[Machine-readable electronics designs]
◆ ◆ ◆

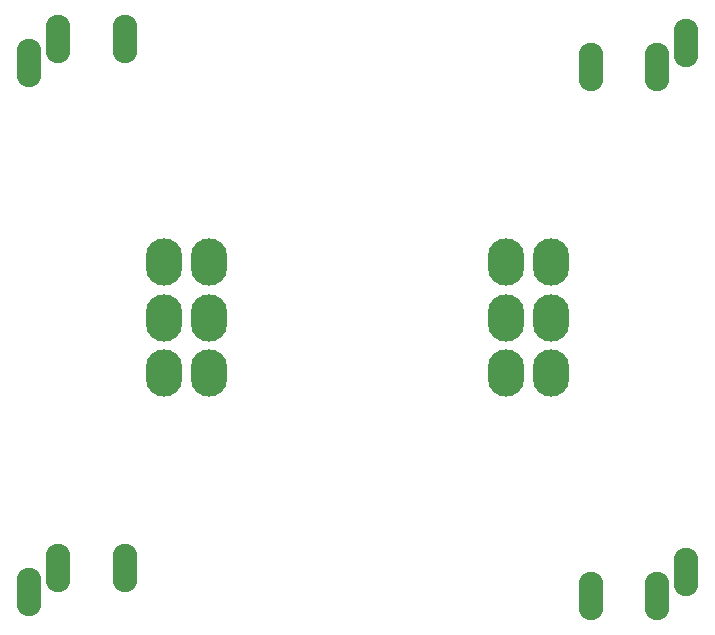
<source format=gbs>
G04*
G04 #@! TF.GenerationSoftware,Altium Limited,Altium Designer,18.1.9 (240)*
G04*
G04 Layer_Color=16711935*
%FSLAX43Y43*%
%MOMM*%
G71*
G01*
G75*
%ADD12O,2.100X4.100*%
%ADD13O,3.100X4.000*%
D12*
X82012Y32156D02*
D03*
X79562Y30156D02*
D03*
X73962D02*
D03*
X26450Y30456D02*
D03*
X28900Y32456D02*
D03*
X34500D02*
D03*
X73962Y74955D02*
D03*
X79562D02*
D03*
X82012Y76955D02*
D03*
X34500Y77255D02*
D03*
X28900D02*
D03*
X26450Y75255D02*
D03*
D13*
X66806Y53700D02*
D03*
Y49001D02*
D03*
Y58399D02*
D03*
X70616D02*
D03*
Y49001D02*
D03*
Y53700D02*
D03*
X37846D02*
D03*
Y58399D02*
D03*
Y49001D02*
D03*
X41656D02*
D03*
Y58399D02*
D03*
Y53700D02*
D03*
M02*

</source>
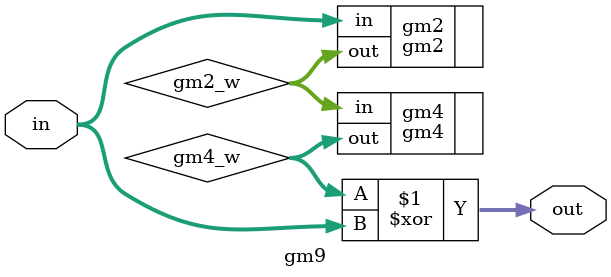
<source format=sv>
module gm9 (input logic [7:0] in,
            output logic [7:0] out);
            
logic [7:0] gm2_w;
logic [7:0] gm4_w;

gm2 gm2 (.in (in),
         .out(gm2_w));
         
gm4 gm4 (.in (gm2_w),
         .out(gm4_w));
                
assign out = gm4_w ^ in;
    
endmodule
</source>
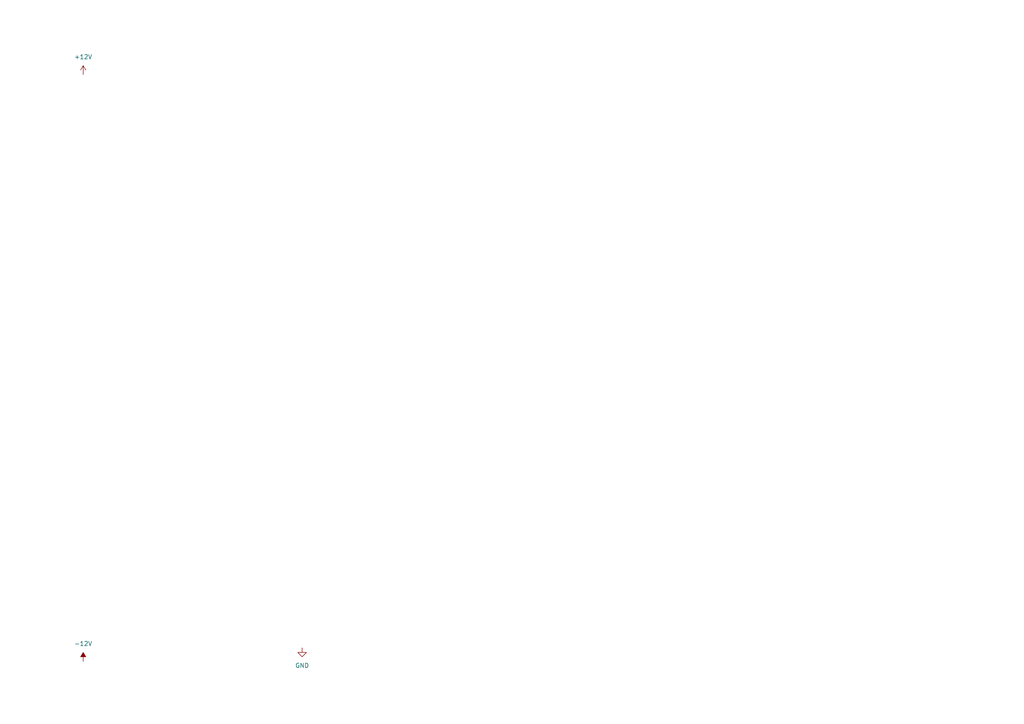
<source format=kicad_sch>
(kicad_sch
	(version 20250114)
	(generator "eeschema")
	(generator_version "9.0")
	(uuid "a7b24f0c-8b6c-43a6-afa4-e4aa3aaa9657")
	(paper "A4")
	(title_block
		(title "Analog Cruise Control System for DC Motor Applications")
		(date "2025-09-09")
		(rev "1")
		(company "Derek Stoddard, Swaroop Handral")
		(comment 2 "Wired schematic")
	)
	
	(symbol
		(lib_id "power:-12V")
		(at 24.13 191.77 0)
		(unit 1)
		(exclude_from_sim no)
		(in_bom yes)
		(on_board yes)
		(dnp no)
		(fields_autoplaced yes)
		(uuid "6503b073-8c9d-4e25-ab62-2e177a8ab59d")
		(property "Reference" "VEE01"
			(at 24.13 195.58 0)
			(effects
				(font
					(size 1.27 1.27)
				)
				(hide yes)
			)
		)
		(property "Value" "-12V"
			(at 24.13 186.69 0)
			(effects
				(font
					(size 1.27 1.27)
				)
			)
		)
		(property "Footprint" ""
			(at 24.13 191.77 0)
			(effects
				(font
					(size 1.27 1.27)
				)
				(hide yes)
			)
		)
		(property "Datasheet" ""
			(at 24.13 191.77 0)
			(effects
				(font
					(size 1.27 1.27)
				)
				(hide yes)
			)
		)
		(property "Description" "Power symbol creates a global label with name \"-12V\""
			(at 24.13 191.77 0)
			(effects
				(font
					(size 1.27 1.27)
				)
				(hide yes)
			)
		)
		(pin "1"
			(uuid "4c9ecd1e-1da7-4daa-9760-2788673b5910")
		)
		(instances
			(project "dcs_schematic_v1"
				(path "/bab954b3-a212-47fa-b255-cd1af5182d5c/27e52f36-21ca-473f-8243-2a20eeeb15a2"
					(reference "VEE01")
					(unit 1)
				)
			)
		)
	)
	(symbol
		(lib_id "power:GND")
		(at 87.63 187.96 0)
		(unit 1)
		(exclude_from_sim no)
		(in_bom yes)
		(on_board yes)
		(dnp no)
		(fields_autoplaced yes)
		(uuid "b0e2cc00-098a-4981-a9a4-7beea064090e")
		(property "Reference" "#PWR01"
			(at 87.63 194.31 0)
			(effects
				(font
					(size 1.27 1.27)
				)
				(hide yes)
			)
		)
		(property "Value" "GND"
			(at 87.63 193.04 0)
			(effects
				(font
					(size 1.27 1.27)
				)
			)
		)
		(property "Footprint" ""
			(at 87.63 187.96 0)
			(effects
				(font
					(size 1.27 1.27)
				)
				(hide yes)
			)
		)
		(property "Datasheet" ""
			(at 87.63 187.96 0)
			(effects
				(font
					(size 1.27 1.27)
				)
				(hide yes)
			)
		)
		(property "Description" "Power symbol creates a global label with name \"GND\" , ground"
			(at 87.63 187.96 0)
			(effects
				(font
					(size 1.27 1.27)
				)
				(hide yes)
			)
		)
		(pin "1"
			(uuid "f51c046f-7560-4dbe-8452-24ceed0c35fa")
		)
		(instances
			(project "dcs_schematic_v1"
				(path "/bab954b3-a212-47fa-b255-cd1af5182d5c/27e52f36-21ca-473f-8243-2a20eeeb15a2"
					(reference "#PWR01")
					(unit 1)
				)
			)
		)
	)
	(symbol
		(lib_id "power:+12V")
		(at 24.13 21.59 0)
		(unit 1)
		(exclude_from_sim no)
		(in_bom yes)
		(on_board yes)
		(dnp no)
		(fields_autoplaced yes)
		(uuid "e6d14aa6-672d-4d79-96ed-9336b12b4107")
		(property "Reference" "VCC01"
			(at 24.13 25.4 0)
			(effects
				(font
					(size 1.27 1.27)
				)
				(hide yes)
			)
		)
		(property "Value" "+12V"
			(at 24.13 16.51 0)
			(effects
				(font
					(size 1.27 1.27)
				)
			)
		)
		(property "Footprint" ""
			(at 24.13 21.59 0)
			(effects
				(font
					(size 1.27 1.27)
				)
				(hide yes)
			)
		)
		(property "Datasheet" ""
			(at 24.13 21.59 0)
			(effects
				(font
					(size 1.27 1.27)
				)
				(hide yes)
			)
		)
		(property "Description" "Power symbol creates a global label with name \"+12V\""
			(at 24.13 21.59 0)
			(effects
				(font
					(size 1.27 1.27)
				)
				(hide yes)
			)
		)
		(pin "1"
			(uuid "37daf542-d4e0-49b8-9891-a412570c912d")
		)
		(instances
			(project "dcs_schematic_v1"
				(path "/bab954b3-a212-47fa-b255-cd1af5182d5c/27e52f36-21ca-473f-8243-2a20eeeb15a2"
					(reference "VCC01")
					(unit 1)
				)
			)
		)
	)
)

</source>
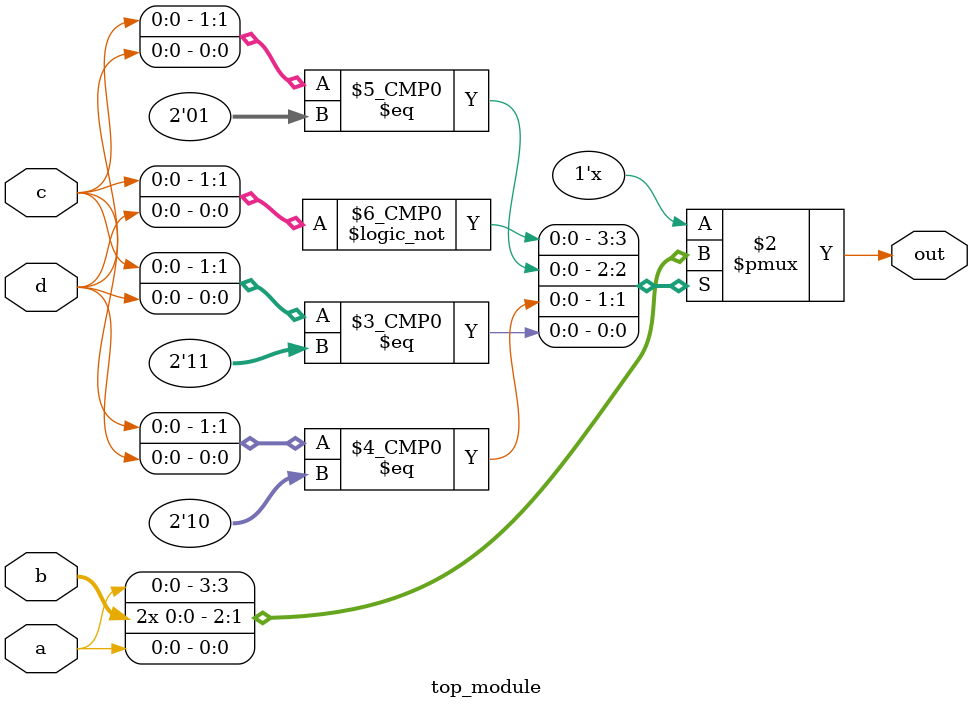
<source format=sv>
module top_module (
	input a, 
	input b,
	input c,
	input d,
	output reg out
);

always @ (a or b or c or d) begin
	case ({c, d})
		2'b00: out = a;
		2'b01: out = b;
		2'b10: out = b;
		2'b11: out = a;
	endcase
end

endmodule

</source>
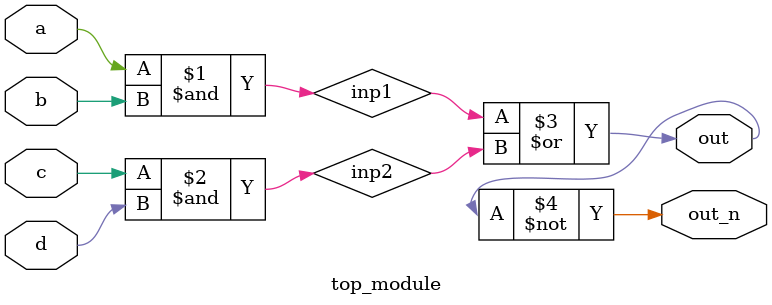
<source format=v>
`default_nettype none
module top_module(
    input a,
    input b,
    input c,
    input d,
    output out,
    output out_n   ); 
    
    wire inp1, inp2;
    assign inp1 = a&b;
    assign inp2 = c&d;
    assign out = inp1|inp2;
    assign out_n = ~out;
endmodule

</source>
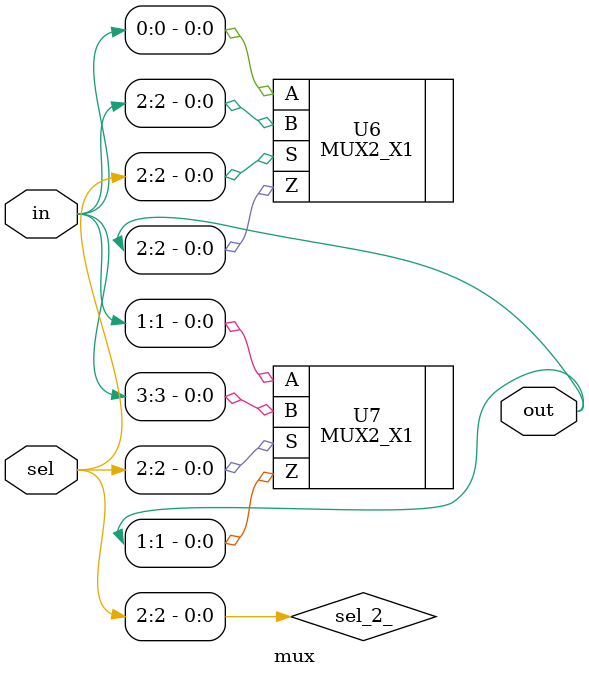
<source format=v>


module mux ( in, sel, out );
  input [3:0] in;
  input [1:2] sel;
  output [1:2] out;
  wire   sel_2_;
  assign sel_2_ = sel[2];

  MUX2_X1 U6 ( .A(in[0]), .B(in[2]), .S(sel_2_), .Z(out[2]) );
  MUX2_X1 U7 ( .A(in[1]), .B(in[3]), .S(sel_2_), .Z(out[1]) );
endmodule


</source>
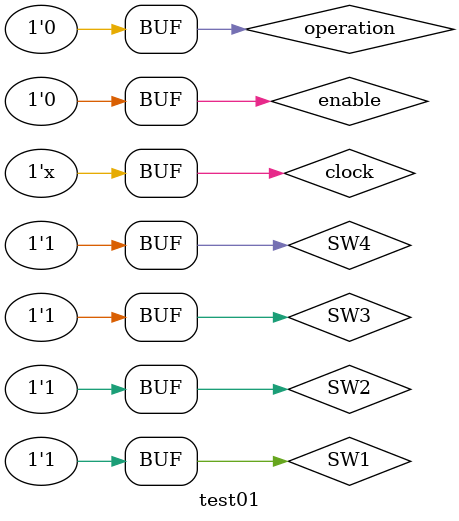
<source format=v>
`timescale 1ns / 1ps


module test01;

	// Inputs
	reg SW1;
	reg SW2;
	reg SW3;
	reg SW4;
	reg clock;
	reg operation;
	reg enable;

	// Instantiate the Unit Under Test (UUT)
	CPU uut (
		.SW1(SW1), 
		.SW2(SW2), 
		.SW3(SW3), 
		.SW4(SW4), 
		.clock(clock), 
		.operation(operation), 
		.enable(enable)
	);

	initial begin
		// Initialize Inputs
		SW1 = 0;
		SW2 = 0;
		SW3 = 0;
		SW4 = 0;
		clock = 0;
		operation = 0;
		enable = 0;

		// Wait 100 ns for global reset to finish
		#100;
		
		SW1 = 0;
		SW2 = 1;
		SW3 = 0;
		SW4 = 0;
      #100;
		SW1 = 1;
		SW2 = 1;
		SW3 = 1;
		SW4 = 1;
		// Add stimulus here

	end
	always @(*)
	begin
	#40;
	clock <= ~clock;
	end
endmodule


</source>
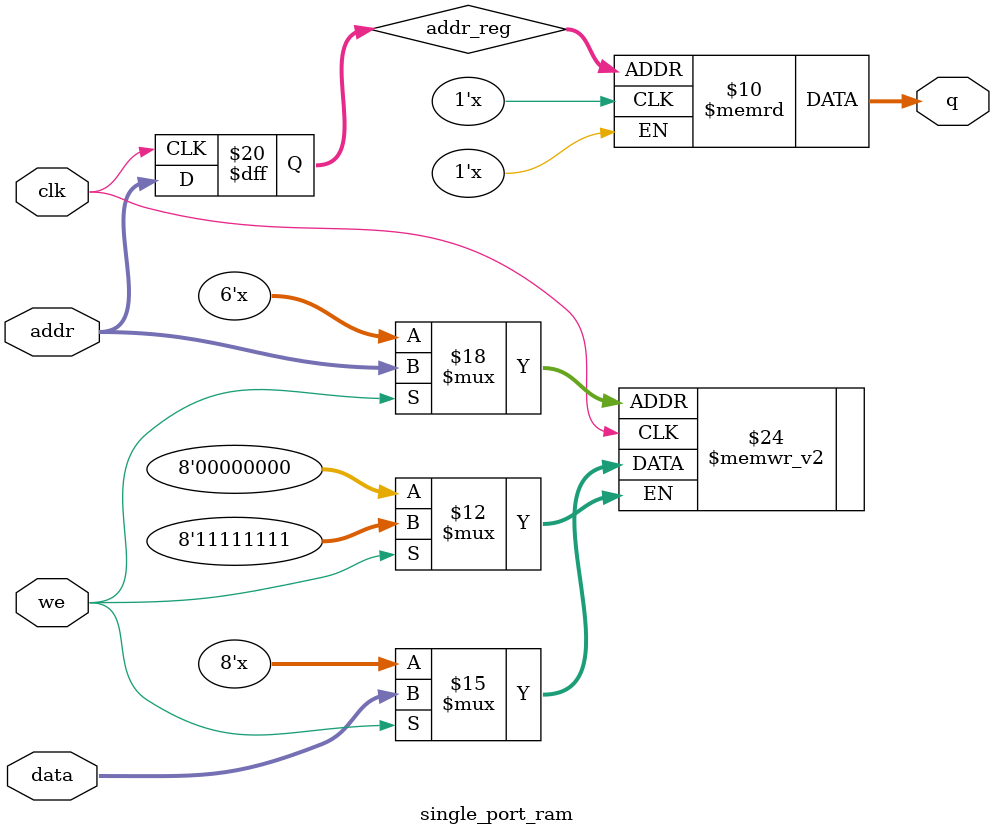
<source format=v>

module single_port_ram(
  input [7:0] data, // input data
  input [5:0] addr, // address
  input we, // write enable
  input clk, // clock
  output reg [7:0] q // output data
);

  reg [7:0] ram [63:0]; // 8x64 bit RAM
  reg [5:0] addr_reg; // address register

  always @ (posedge clk) begin
    if (we)
      ram[addr] <= data;
    addr_reg <= addr;  // Always update address register
  end

  always @ (*) begin
    q = ram[addr_reg]; // Continuous read
  end

endmodule

</source>
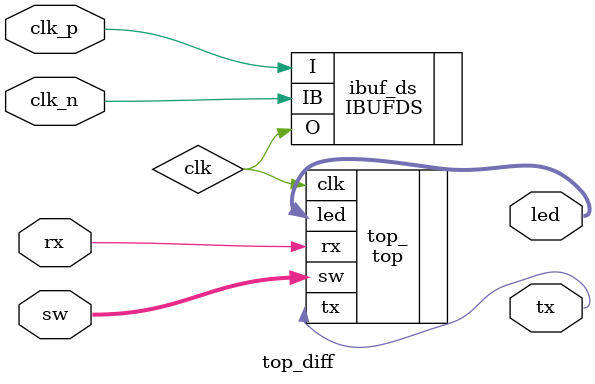
<source format=v>
`include "dram_1_32m.v"

module top_diff (
    input  wire clk_p,
    input  wire clk_n,

    input  wire rx,
    output wire tx,

    input  wire [15:0] sw,
    output wire [15:0] led
);
    wire clk;

    IBUFDS ibuf_ds (.I(clk_p), .IB(clk_n), .O(clk));
    top top_ (
        .clk   (clk),
        .rx    (rx),
        .tx    (tx),
        .sw    (sw),
        .led   (led)
    );
endmodule

</source>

◆ ◆ ◆

Request: While skipping the pictures, transcribe the data above from the line showing "input [1:2] sel;" through the line showing "initial begin", exactly and with both ends.

Exercise output:
  input [1:2] sel;
  output [1:2] out;
  wire   sel_2_;
  assign sel_2_ = sel[2];

  MUX2_X1 U6 ( .A(in[0]), .B(in[2]), .S(sel_2_), .Z(out[2]) );
  MUX2_X1 U7 ( .A(in[1]), .B(in[3]), .S(sel_2_), .Z(out[1]) );
endmodule


</source>
<source format=v>
`timescale 1ns / 1ps


module test01;

	// Inputs
	reg SW1;
	reg SW2;
	reg SW3;
	reg SW4;
	reg clock;
	reg operation;
	reg enable;

	// Instantiate the Unit Under Test (UUT)
	CPU uut (
		.SW1(SW1), 
		.SW2(SW2), 
		.SW3(SW3), 
		.SW4(SW4), 
		.clock(clock), 
		.operation(operation), 
		.enable(enable)
	);

	initial begin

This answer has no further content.